- Rekening ditunda bukan berarti pemiliknya terbukti melakukan tindak pidana.
- YLKI minta bank patuh hukum sekaligus melindungi hak nasabah.
- JK tegaskan penundaan transaksi bersifat sementara dan punya dasar hukum.
Suara.com - Pemblokiran atau penundaan transaksi rekening oleh bank tidak serta-merta menjadi bukti bahwa pemilik rekening telah melakukan tindak pidana.

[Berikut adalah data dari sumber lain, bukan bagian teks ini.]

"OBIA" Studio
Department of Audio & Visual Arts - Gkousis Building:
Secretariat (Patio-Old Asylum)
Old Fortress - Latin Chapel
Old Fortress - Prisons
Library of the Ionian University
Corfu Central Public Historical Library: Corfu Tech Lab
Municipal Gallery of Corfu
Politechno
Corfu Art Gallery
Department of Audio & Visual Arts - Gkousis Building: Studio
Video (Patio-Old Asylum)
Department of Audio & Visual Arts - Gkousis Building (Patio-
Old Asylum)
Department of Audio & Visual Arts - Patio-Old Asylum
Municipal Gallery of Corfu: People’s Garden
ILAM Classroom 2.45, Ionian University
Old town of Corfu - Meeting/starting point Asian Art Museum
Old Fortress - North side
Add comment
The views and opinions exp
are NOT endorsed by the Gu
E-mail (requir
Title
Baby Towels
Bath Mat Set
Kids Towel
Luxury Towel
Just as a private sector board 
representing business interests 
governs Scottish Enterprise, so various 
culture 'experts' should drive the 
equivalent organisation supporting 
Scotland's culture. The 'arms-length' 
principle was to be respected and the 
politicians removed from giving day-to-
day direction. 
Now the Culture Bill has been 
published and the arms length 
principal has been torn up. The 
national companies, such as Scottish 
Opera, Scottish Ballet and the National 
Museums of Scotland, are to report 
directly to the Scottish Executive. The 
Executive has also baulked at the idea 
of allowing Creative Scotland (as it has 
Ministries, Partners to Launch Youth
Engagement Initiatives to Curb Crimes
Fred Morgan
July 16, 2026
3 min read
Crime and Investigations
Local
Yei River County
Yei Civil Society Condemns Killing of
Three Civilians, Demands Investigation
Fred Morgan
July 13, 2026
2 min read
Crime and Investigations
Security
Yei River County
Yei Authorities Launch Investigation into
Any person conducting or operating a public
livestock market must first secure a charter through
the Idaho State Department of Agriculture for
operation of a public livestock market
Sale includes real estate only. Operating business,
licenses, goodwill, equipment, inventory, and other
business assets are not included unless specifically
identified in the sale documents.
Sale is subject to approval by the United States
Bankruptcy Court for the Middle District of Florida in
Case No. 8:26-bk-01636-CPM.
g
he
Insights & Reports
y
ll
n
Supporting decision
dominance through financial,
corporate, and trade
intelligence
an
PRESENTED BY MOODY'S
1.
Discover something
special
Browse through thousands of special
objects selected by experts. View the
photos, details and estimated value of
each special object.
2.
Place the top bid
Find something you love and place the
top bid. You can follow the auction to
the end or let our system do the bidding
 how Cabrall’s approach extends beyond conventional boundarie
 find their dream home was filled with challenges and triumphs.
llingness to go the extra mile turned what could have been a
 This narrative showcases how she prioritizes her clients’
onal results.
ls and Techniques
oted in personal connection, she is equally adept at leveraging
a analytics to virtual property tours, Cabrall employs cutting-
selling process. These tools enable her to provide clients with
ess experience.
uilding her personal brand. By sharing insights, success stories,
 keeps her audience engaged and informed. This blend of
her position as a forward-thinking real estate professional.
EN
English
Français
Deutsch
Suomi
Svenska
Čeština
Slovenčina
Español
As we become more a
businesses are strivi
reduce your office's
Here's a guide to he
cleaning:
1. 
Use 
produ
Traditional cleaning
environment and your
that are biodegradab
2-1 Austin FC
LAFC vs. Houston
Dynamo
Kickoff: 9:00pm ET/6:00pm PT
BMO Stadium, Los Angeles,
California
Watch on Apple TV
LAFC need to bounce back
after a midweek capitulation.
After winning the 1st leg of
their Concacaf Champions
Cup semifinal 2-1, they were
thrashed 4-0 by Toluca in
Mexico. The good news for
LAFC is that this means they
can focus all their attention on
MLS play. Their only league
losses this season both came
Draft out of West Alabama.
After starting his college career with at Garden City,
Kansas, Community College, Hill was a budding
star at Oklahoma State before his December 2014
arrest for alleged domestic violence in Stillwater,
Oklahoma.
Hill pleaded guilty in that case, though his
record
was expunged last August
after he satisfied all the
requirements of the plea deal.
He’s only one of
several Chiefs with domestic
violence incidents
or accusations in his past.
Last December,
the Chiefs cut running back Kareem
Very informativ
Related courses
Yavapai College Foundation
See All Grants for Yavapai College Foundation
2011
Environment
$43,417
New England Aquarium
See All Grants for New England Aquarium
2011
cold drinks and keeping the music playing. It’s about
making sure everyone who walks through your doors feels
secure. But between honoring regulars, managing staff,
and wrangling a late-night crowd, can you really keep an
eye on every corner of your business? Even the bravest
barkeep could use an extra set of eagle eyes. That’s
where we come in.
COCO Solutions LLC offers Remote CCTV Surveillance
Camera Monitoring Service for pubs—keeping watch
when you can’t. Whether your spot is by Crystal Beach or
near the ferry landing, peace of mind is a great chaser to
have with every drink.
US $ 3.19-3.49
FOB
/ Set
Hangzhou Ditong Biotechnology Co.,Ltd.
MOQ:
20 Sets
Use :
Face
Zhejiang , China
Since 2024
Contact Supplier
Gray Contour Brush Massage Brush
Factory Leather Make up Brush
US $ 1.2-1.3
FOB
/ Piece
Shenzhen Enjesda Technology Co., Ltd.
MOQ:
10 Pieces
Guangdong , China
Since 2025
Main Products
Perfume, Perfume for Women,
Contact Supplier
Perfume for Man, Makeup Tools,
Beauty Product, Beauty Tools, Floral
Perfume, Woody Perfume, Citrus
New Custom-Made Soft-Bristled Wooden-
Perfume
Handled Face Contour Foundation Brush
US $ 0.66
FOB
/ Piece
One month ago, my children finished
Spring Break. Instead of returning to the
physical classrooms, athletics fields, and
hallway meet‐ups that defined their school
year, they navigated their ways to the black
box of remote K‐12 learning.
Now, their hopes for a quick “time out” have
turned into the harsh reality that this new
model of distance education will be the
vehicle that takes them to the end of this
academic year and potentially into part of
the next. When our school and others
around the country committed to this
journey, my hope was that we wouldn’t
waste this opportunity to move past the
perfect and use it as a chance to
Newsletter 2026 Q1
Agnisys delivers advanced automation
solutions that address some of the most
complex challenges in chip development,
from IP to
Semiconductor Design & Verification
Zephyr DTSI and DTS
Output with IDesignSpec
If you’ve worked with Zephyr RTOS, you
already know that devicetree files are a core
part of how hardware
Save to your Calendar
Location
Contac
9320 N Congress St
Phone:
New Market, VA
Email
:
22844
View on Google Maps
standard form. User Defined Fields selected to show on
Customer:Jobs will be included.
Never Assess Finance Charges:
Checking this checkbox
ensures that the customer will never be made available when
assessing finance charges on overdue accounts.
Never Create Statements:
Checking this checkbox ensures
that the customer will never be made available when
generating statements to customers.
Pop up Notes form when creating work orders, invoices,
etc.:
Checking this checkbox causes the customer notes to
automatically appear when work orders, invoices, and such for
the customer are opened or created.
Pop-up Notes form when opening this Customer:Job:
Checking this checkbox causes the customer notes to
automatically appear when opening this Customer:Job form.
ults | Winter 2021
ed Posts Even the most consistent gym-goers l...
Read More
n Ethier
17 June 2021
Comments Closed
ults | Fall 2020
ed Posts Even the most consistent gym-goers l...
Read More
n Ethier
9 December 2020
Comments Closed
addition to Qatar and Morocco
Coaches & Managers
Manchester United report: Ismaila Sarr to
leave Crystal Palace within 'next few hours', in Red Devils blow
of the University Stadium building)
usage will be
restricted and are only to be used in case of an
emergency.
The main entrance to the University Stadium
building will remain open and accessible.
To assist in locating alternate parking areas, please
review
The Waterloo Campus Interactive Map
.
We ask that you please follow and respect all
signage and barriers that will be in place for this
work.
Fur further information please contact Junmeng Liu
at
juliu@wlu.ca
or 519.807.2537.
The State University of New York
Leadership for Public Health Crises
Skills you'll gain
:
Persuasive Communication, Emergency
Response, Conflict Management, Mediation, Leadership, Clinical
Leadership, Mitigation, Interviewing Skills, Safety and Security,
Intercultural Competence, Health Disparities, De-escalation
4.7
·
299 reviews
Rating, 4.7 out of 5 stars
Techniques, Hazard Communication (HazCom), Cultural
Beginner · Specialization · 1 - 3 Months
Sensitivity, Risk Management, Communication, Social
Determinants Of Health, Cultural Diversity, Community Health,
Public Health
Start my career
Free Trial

Yayasan Lembaga Konsumen Indonesia (YLKI) mengingatkan perbankan tetap harus menjalankan kewajiban hukum sekaligus menghormati hak nasabah.
Anggota YLKI Rio Priambodo mengatakan bank memang wajib mematuhi perintah hukum yang sah terkait penanganan suatu rekening. Namun, dasar dan proses penerbitan perintah tersebut harus dapat dipertanggungjawabkan sesuai ketentuan yang berlaku.
“Penundaan transaksi atau pemblokiran sementara sebagai langkah pengamanan tidak serta-merta membuktikan bahwa pemilik rekening bersalah. Prinsip praduga tidak bersalah tetap harus dikedepankan,” ujar Rio.
Menurut dia, penundaan transaksi pada dasarnya merupakan langkah pengamanan sementara dalam proses penelusuran atau penegakan hukum. Karena itu, masyarakat tidak seharusnya langsung memberikan label bersalah kepada pemilik rekening hanya karena rekeningnya dikenai tindakan tersebut.
Rio menilai penegakan hukum dan perlindungan konsumen tidak semestinya dipertentangkan. Bank tetap memiliki kewajiban menjalankan perintah hukum, sementara hak nasabah juga harus tetap diperhatikan selama proses hukum berlangsung.
“Bank wajib patuh terhadap perintah hukum yang sah, tetapi proses dan dasar perintah tersebut tetap harus dapat dipertanggungjawabkan,” katanya.
Penjelasan YLKI tersebut sejalan dengan keterangan Otoritas Jasa Keuangan (OJK) terkait penundaan transaksi pada rekening Bank Mandiri yang dikaitkan dengan AMPB.
OJK menyatakan penundaan transaksi memiliki dasar hukum dan bersifat sementara. Mekanisme tersebut diatur dalam Undang-Undang Tindak Pidana Pencucian Uang (UU TPPU) serta Pasal 47 POJK Nomor 8 Tahun 2023 tentang Penerapan Program APU, PPT, dan PPPSPM.
Kepala Eksekutif Pengawas Perbankan OJK Dian Ediana Rae mengatakan penyedia jasa keuangan dapat melakukan penundaan transaksi sesuai dengan ketentuan peraturan perundang-undangan.
Dalam konteks rekening Bank Mandiri tersebut, OJK menyatakan berdasarkan informasi yang diterima sejauh ini, langkah yang dilakukan bank telah mengacu pada ketentuan yang berlaku.
OJK juga menegaskan penundaan transaksi perlu dipahami sebagai tindakan sementara dalam kerangka proses hukum. Dengan demikian, penundaan transaksi tidak dapat secara otomatis disamakan dengan pemblokiran rekening maupun dijadikan bukti bahwa pemilik rekening telah melakukan tindak pidana.